When I find myself wearing winter blues or spinning inside my head too much, I get to work on one of these 3 ideas. Let me know how it goes for you!

If you want to hear the song I wrote and recorded with my husband as Out of the Grey, check it out here: “Tell Your Story.” (lyrics here)

If you want to learn more about songwriting and singing, my handbook/workbook, The Singer and The Songwriter can help.

Clap, Follow me, and Share if this gives you a lift!

9 thoughts on “Get Out of Your Head and Into Health

  1. I love that you were able to let go of the bulimia when you started writing your hidden insides out on to paper. Finding words for my feelings helps me too. When I don’t journal, I’m a mean ole’ hangry bear!

  2. Songwriting also segments the scope of our time: filling up dreary boredom, enriching the length of daily habit, and tantalizing us for completion.

  3. Songwriting also segments the scope of our time: filling up dreary boredom, enriching the length of daily habit, and drawing us to completion.

  4. Songwriting also segments the scope of our time: relieving boredom, enriching the length of daily habit, and drawing us to completion.

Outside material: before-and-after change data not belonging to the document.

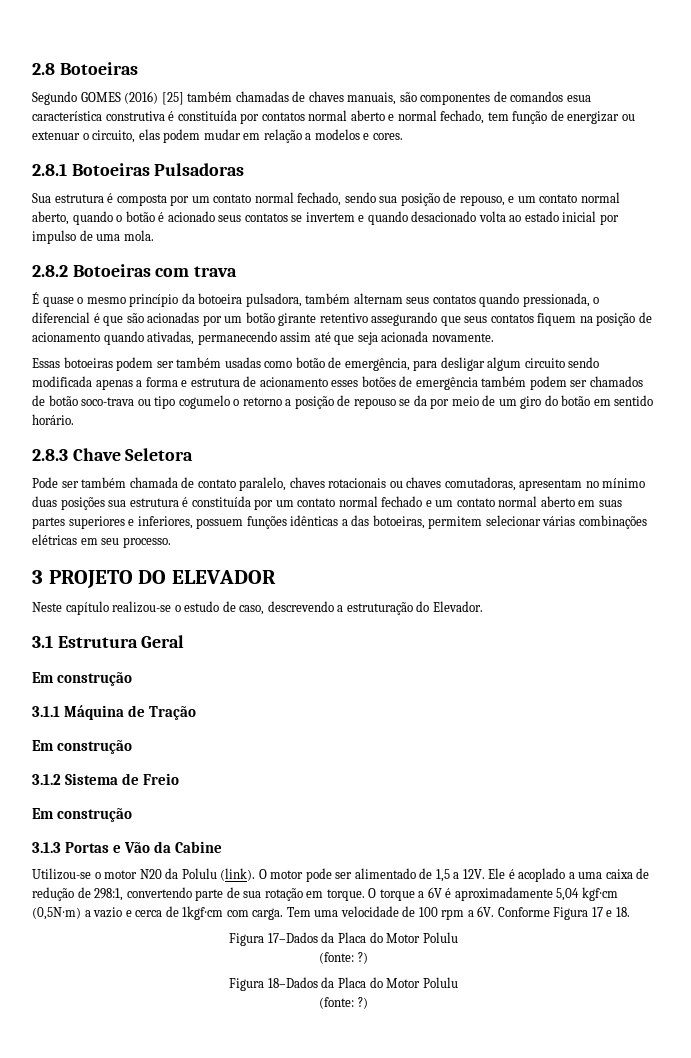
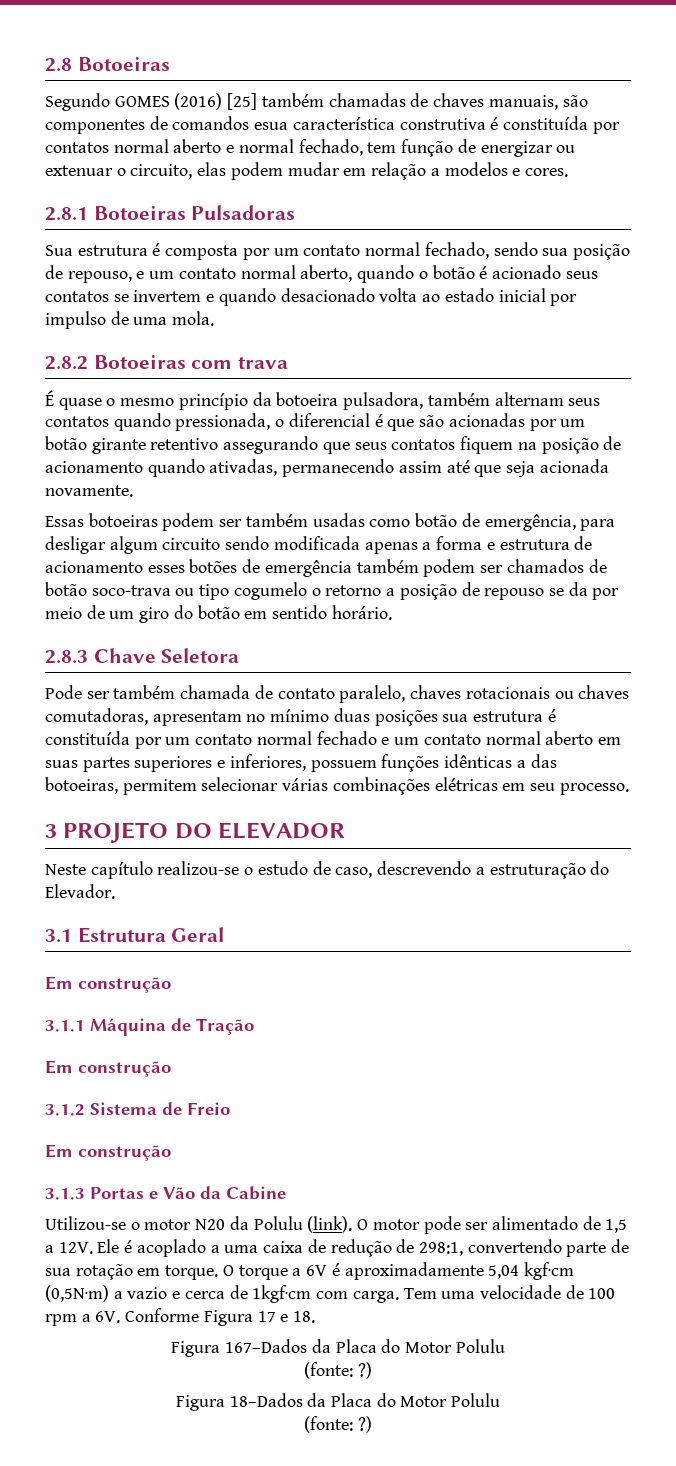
[267,932,318,943] 17–Dados -> [225,1339,308,1353] 167–Dados

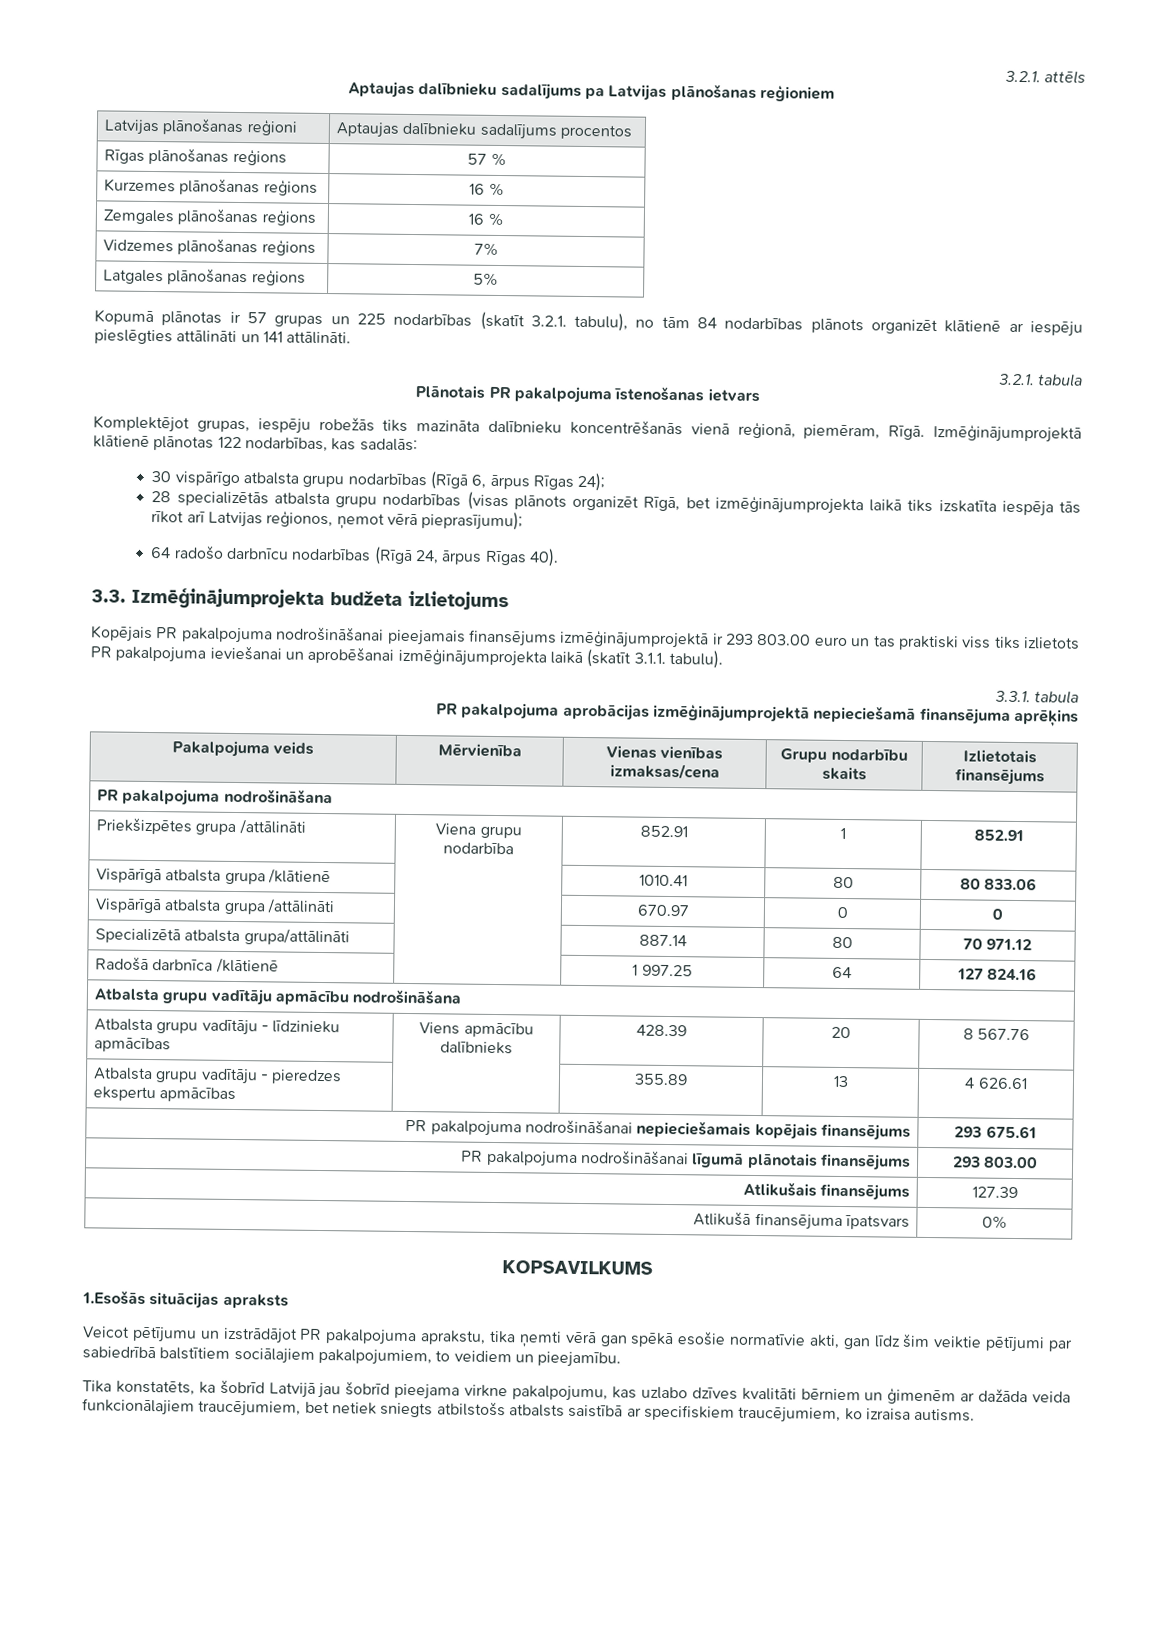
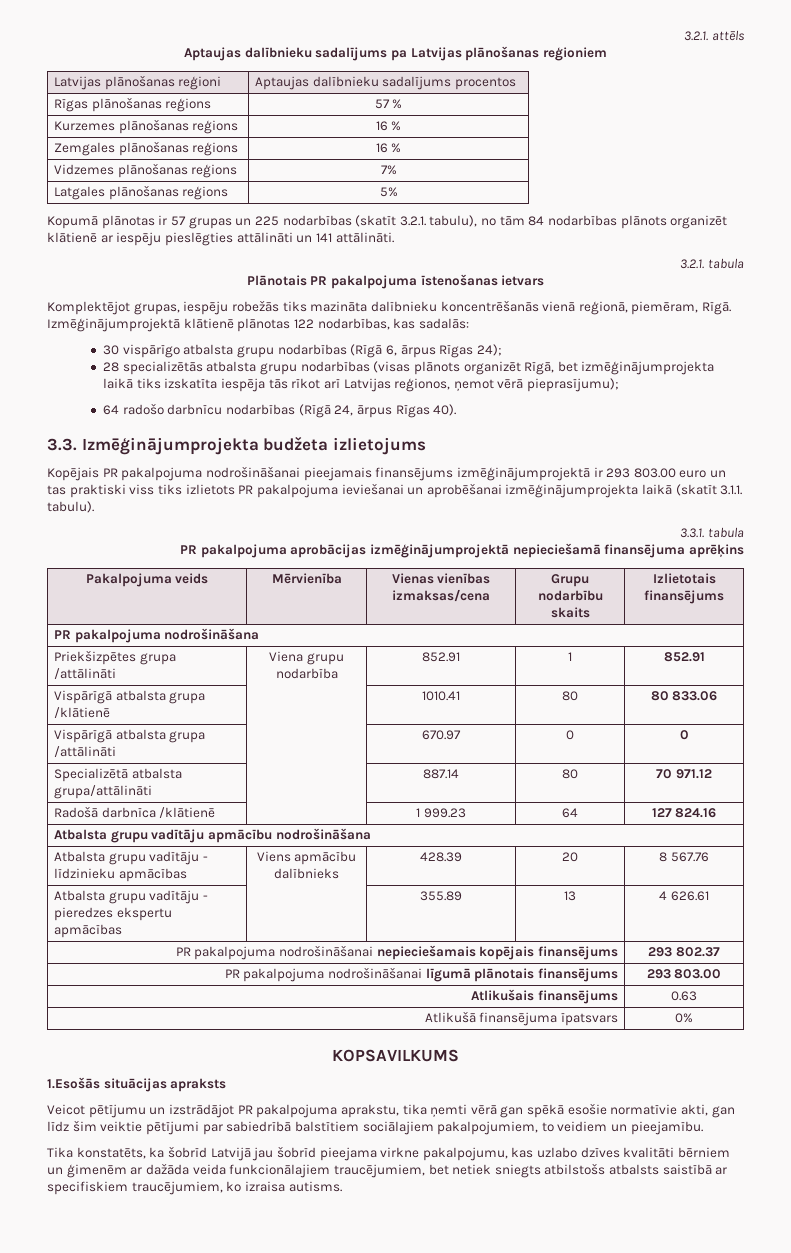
[641,964,693,977] 997.25 -> [423,808,466,818] 999.23
[985,1125,1037,1139] 675.61 -> [675,947,720,957] 802.37
[971,1186,1018,1199] 127.39 -> [671,991,697,1001] 0.63

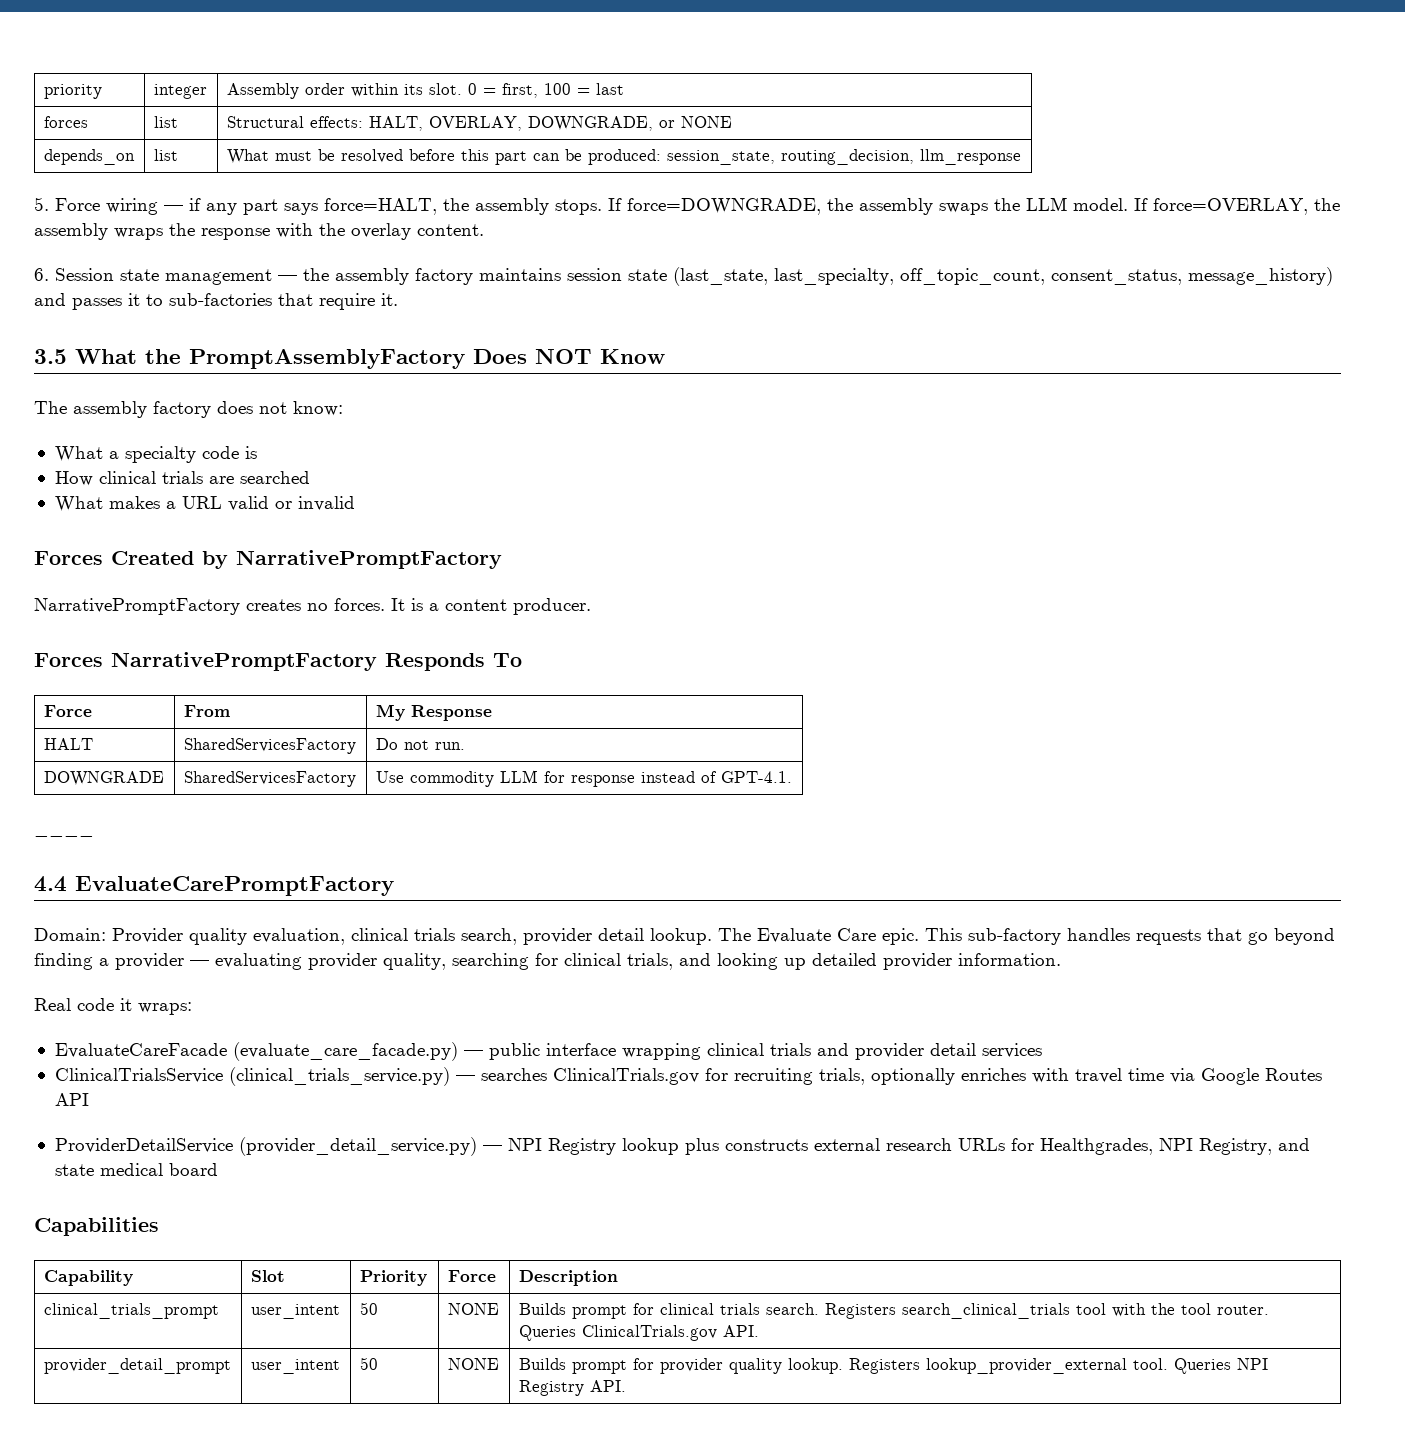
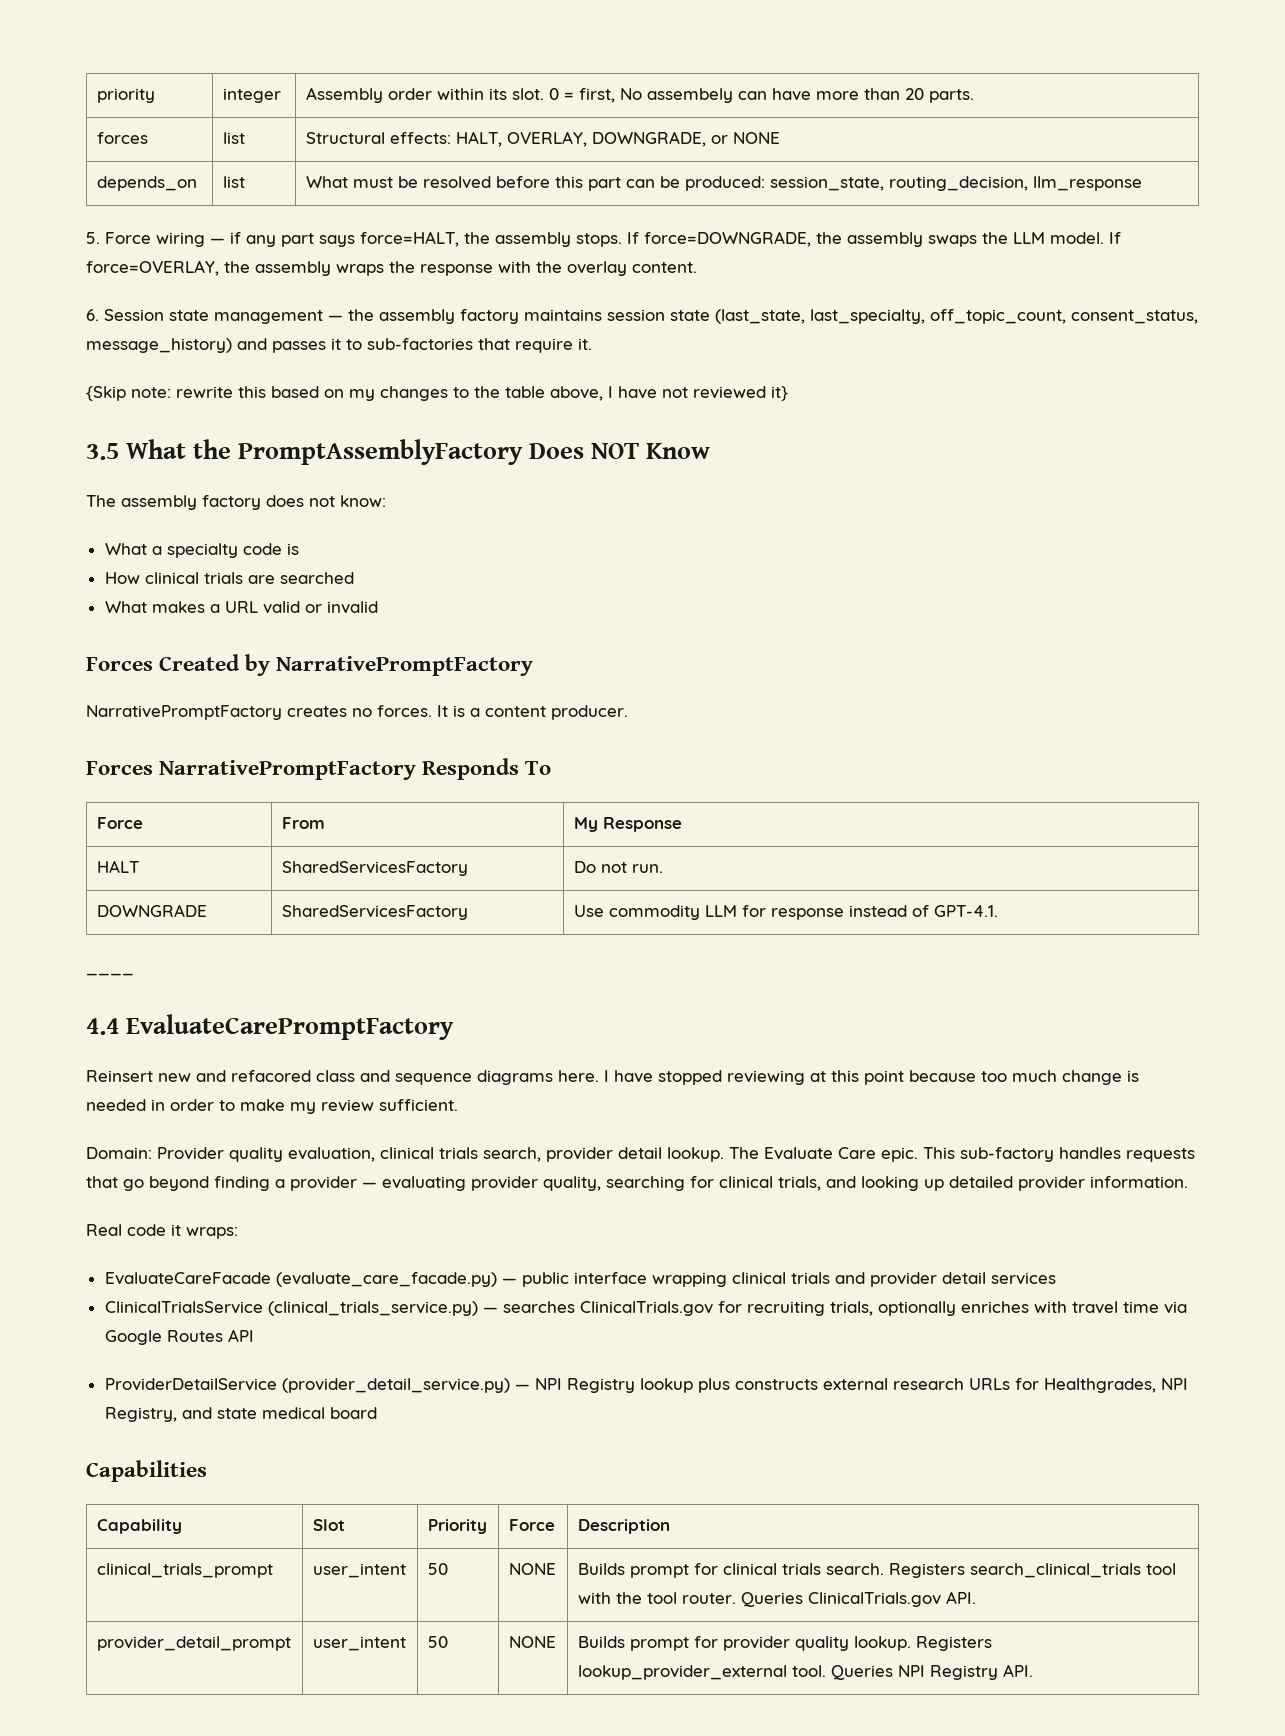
[543,83,624,95] 100 = last -> [619,88,974,103] No assembely can have more than 20 parts.
(398, 299) none -> [86,386,788,401] // {Skip note: rewrite this based on my changes to the table above, I have not reviewed it}
(394, 886) none -> [86,1070,1139,1085] [86,1099,458,1114] // Reinsert new and refacored class and sequence diagrams here. I have stopped reviewing at this point because too much change is needed in order to make my review sufficient.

  5. All great advice. I confess that your Tell Your Story song has been rolling around in my head for days now. It never gets old. I used to journal daily, but just like your discovery, I found my daily installments all seemed to sound the same. However, in recent years I opted to log those deeper and more frustrating struggles on my computer. (Typing is much faster.) It was a good outlet and I feel like I always have that safety net when things go off the rails.

  6. Regarding the way of prayer, God doesn’t always answer our prayers directly as to what we would like to expect, but often through hints that help us seek and reach solutions ourselves. Then again, some of life’s problems are impasses, hence the saying “grant me the wisdom to know the difference.” Then we can “accept what we cannot change” in the sense of withdrawal, endurance, or survival.

    I came across a great prayer in this vein called “A Prayer for Deeper Vision,” author unknown:

    “Spirit of God, each day I greet friends and meet strangers, receive love and accept criticism, share meals and collaborate in work, bored and surprised, burdened and entertained. Help me not only touch the surface of these events, but to perceive your presence in them, guiding me to life. Amen.”

    Your songs certainly branch in this way!